Boyle Energy Services and Technology Inc. recently purchased a 70,000-square-foot building in Merrimack, N.H., anticipating an expansion that would create 50 jobs, largely based on the overseas sales of the firm’s services and energy technology products.
But Michael Boyle, president of the Manchester, N.H., company, said he is now uncertain how fast and how much he will be able to expand, given the recent demise — and increasingly unsure resurrection — of the US Export-Import Bank, which provides the insurance and lines of credit his firm needs to sell and compete in foreign markets.
“Anywhere from 80 to 90 percent of our business is overseas, and we’re severely challenged by this infighting over the Export-Import Bank,” said Boyle, noting he is finding it hard to line up larger overseas transactions. “It’s hard finding private-sector alternatives to what the Export-Import Bank offers. It’s going to hurt our plans for growth if something isn’t done.”
##########
→ WORK TASK A: From the article on the Export-Import Bank, quote everything from "Boyle Energy Services" down to "in foreign markets.".
The article and the records are unrelated to each other.

→ DATA FOR PROCESSING:
##########
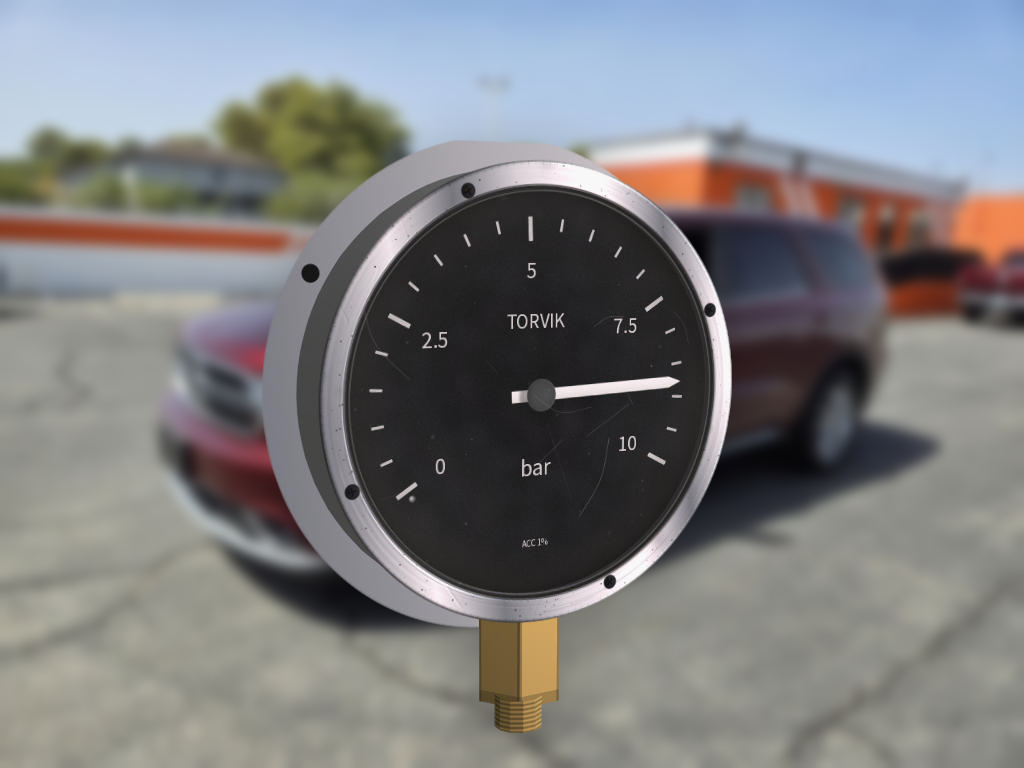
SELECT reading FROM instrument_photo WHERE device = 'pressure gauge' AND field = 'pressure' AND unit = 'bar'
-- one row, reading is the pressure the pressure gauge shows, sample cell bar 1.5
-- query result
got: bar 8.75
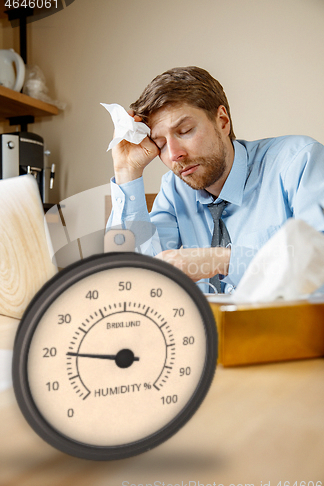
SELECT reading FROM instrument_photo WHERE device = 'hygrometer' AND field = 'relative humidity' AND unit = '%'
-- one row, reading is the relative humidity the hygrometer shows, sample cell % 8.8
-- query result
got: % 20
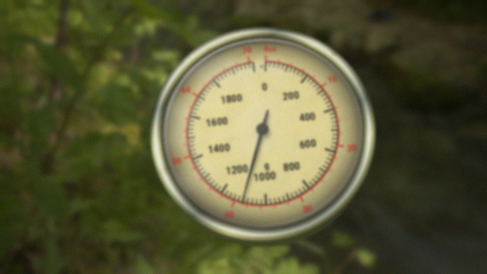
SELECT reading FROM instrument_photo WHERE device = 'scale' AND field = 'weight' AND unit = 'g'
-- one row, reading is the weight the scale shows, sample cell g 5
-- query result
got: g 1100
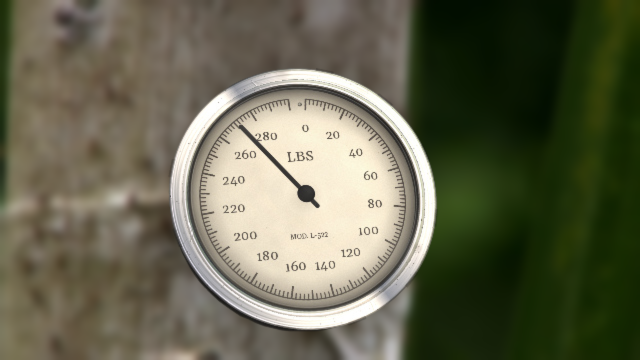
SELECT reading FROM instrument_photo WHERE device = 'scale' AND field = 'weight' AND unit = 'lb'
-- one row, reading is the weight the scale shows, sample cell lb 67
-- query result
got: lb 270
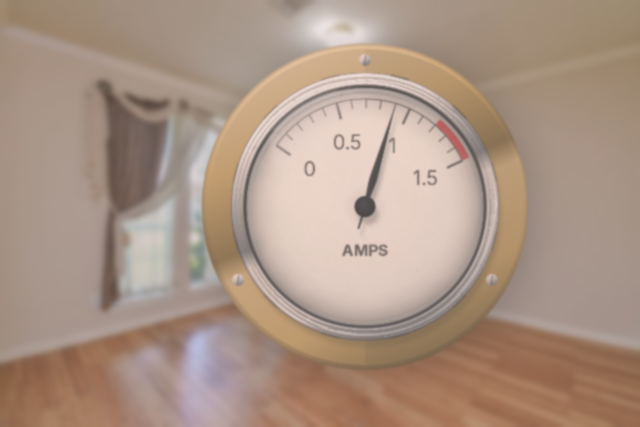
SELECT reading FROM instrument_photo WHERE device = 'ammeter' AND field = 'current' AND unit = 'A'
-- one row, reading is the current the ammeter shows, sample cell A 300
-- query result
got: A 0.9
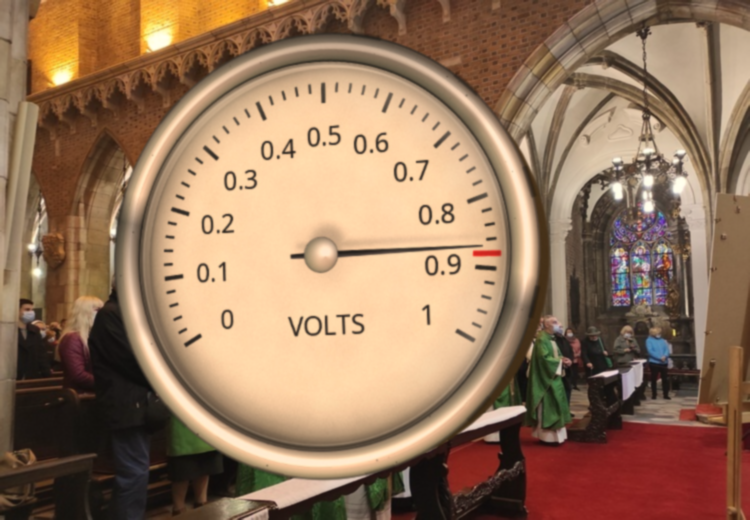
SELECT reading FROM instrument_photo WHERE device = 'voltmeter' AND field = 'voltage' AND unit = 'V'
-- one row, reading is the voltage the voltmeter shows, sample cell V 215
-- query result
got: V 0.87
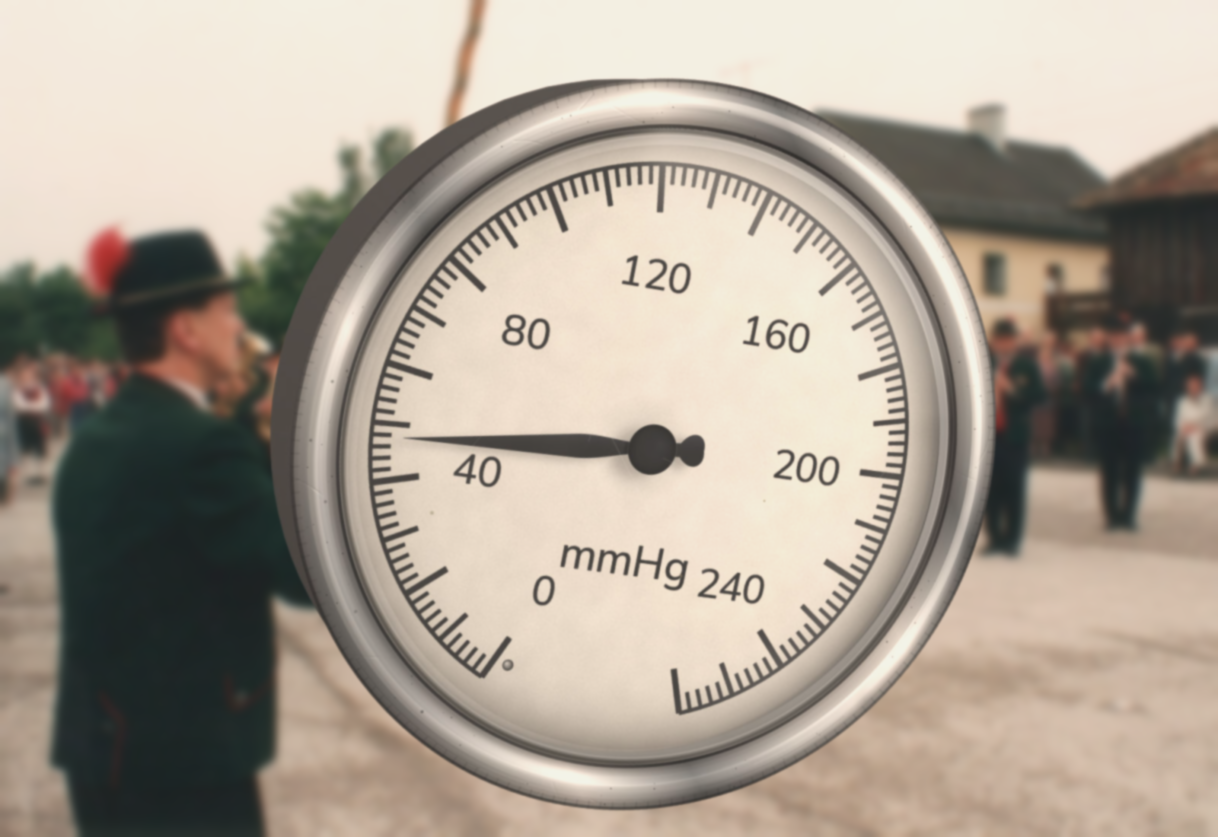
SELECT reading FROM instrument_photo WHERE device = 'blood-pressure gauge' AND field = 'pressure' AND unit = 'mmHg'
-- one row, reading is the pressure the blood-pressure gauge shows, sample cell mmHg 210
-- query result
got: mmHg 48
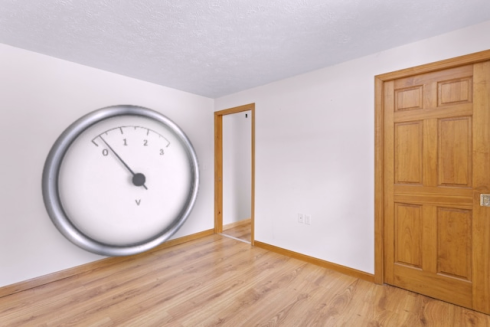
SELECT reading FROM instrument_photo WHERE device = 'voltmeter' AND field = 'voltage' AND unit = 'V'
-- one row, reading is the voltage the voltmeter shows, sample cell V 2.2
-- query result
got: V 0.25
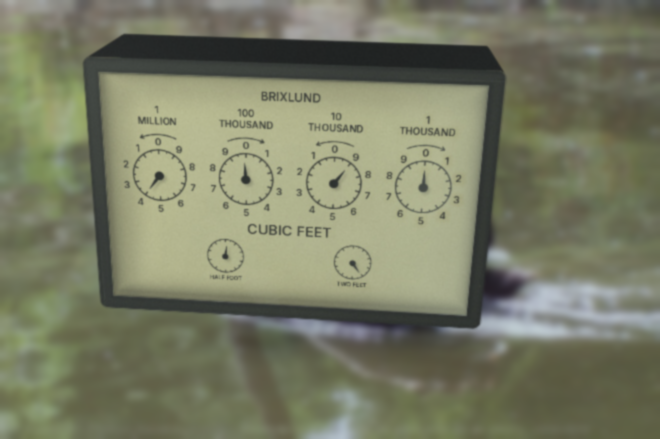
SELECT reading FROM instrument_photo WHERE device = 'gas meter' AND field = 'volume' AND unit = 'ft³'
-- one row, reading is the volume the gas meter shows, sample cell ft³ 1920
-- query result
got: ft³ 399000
##########
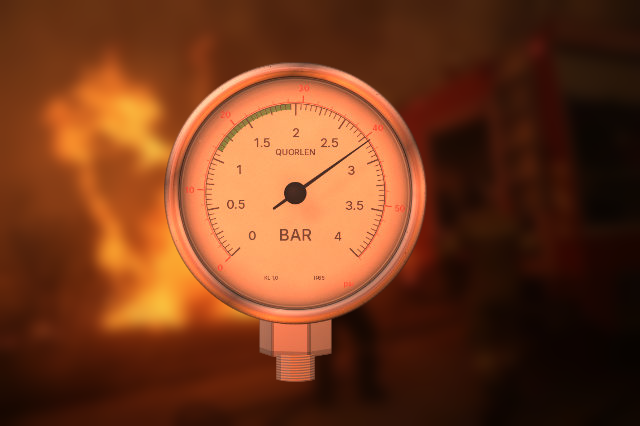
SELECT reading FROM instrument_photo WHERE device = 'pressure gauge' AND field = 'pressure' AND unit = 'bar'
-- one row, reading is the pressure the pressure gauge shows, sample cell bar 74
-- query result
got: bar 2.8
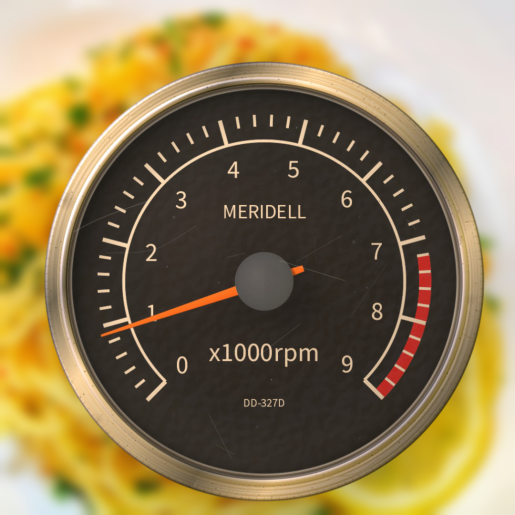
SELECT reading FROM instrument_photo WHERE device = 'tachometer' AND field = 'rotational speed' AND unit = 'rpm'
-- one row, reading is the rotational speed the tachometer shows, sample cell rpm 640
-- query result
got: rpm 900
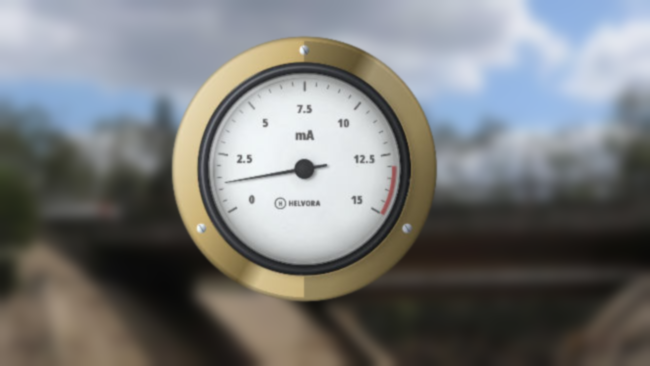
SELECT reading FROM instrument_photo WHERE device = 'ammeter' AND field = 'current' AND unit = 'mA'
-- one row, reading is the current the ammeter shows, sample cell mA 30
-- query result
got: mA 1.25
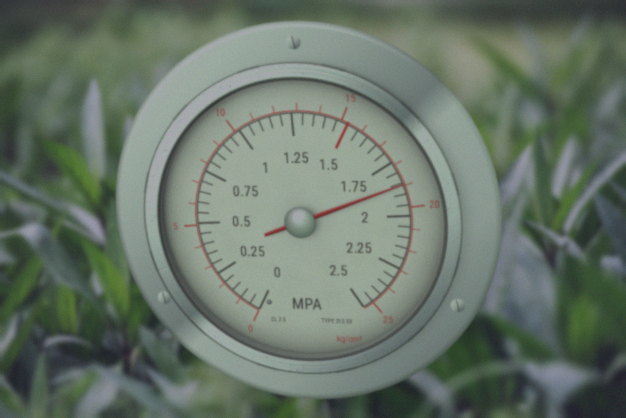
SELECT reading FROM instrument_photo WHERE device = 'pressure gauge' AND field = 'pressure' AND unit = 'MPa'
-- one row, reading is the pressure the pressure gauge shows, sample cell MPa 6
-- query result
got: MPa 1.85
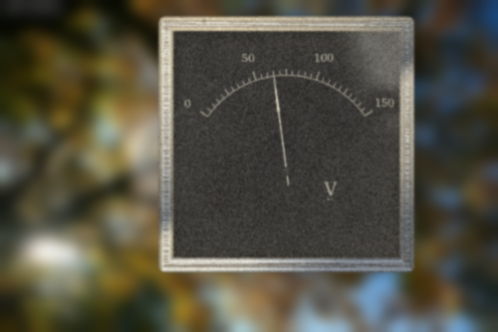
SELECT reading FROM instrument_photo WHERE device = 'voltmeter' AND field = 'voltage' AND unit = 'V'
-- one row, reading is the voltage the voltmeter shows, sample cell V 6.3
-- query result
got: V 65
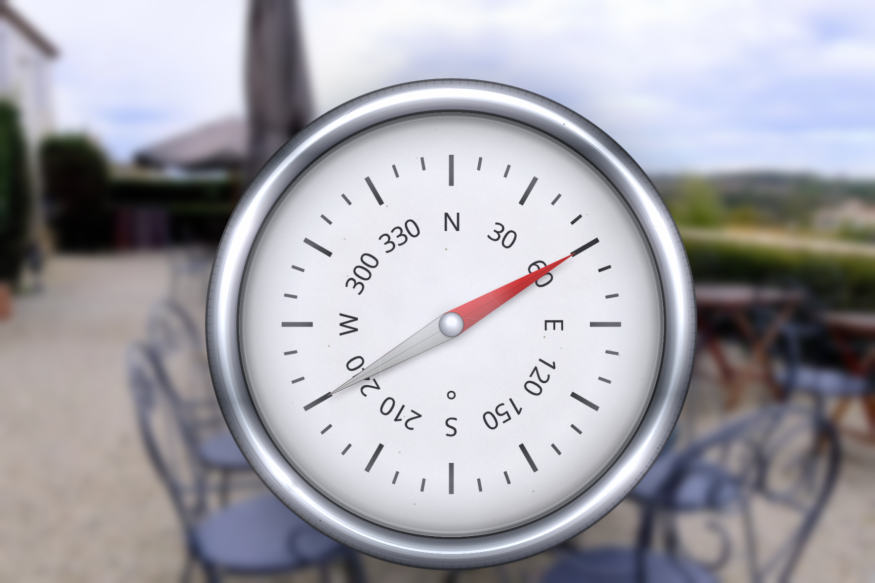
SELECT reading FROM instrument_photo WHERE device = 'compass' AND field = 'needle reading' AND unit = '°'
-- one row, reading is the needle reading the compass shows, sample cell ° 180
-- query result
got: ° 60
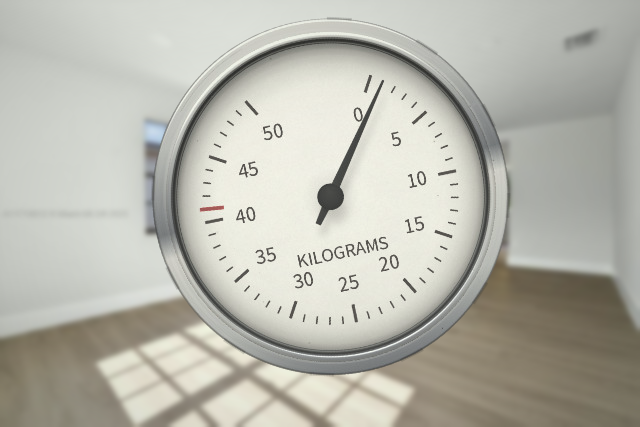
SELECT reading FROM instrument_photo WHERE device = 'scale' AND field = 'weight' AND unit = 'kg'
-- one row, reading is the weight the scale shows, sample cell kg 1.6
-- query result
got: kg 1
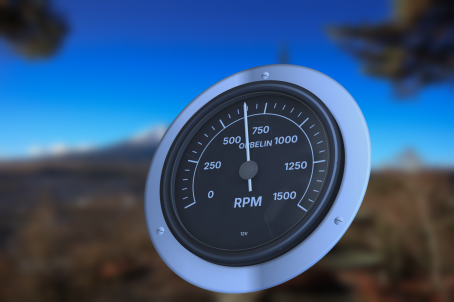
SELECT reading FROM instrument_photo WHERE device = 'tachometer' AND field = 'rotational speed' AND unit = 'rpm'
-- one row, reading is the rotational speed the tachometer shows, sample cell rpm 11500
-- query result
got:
##########
→ WORK TASK B: Please print everything in the records from the line containing "unit = 'mmHg'" down to the line containing "got: V 0.25", with both of those lines included. Leave the pictures out.

→ WRITTEN RESPONSE A:
Boyle Energy Services and Technology Inc. recently purchased a 70,000-square-foot building in Merrimack, N.H., anticipating an expansion that would create 50 jobs, largely based on the overseas sales of the firm’s services and energy technology products.
But Michael Boyle, president of the Manchester, N.H., company, said he is now uncertain how fast and how much he will be able to expand, given the recent demise — and increasingly unsure resurrection — of the US Export-Import Bank, which provides the insurance and lines of credit his firm needs to sell and compete in foreign markets.

→ WRITTEN RESPONSE B:
SELECT reading FROM instrument_photo WHERE device = 'blood-pressure gauge' AND field = 'pressure' AND unit = 'mmHg'
-- one row, reading is the pressure the blood-pressure gauge shows, sample cell mmHg 210
-- query result
got: mmHg 48
SELECT reading FROM instrument_photo WHERE device = 'voltmeter' AND field = 'voltage' AND unit = 'V'
-- one row, reading is the voltage the voltmeter shows, sample cell V 2.2
-- query result
got: V 0.25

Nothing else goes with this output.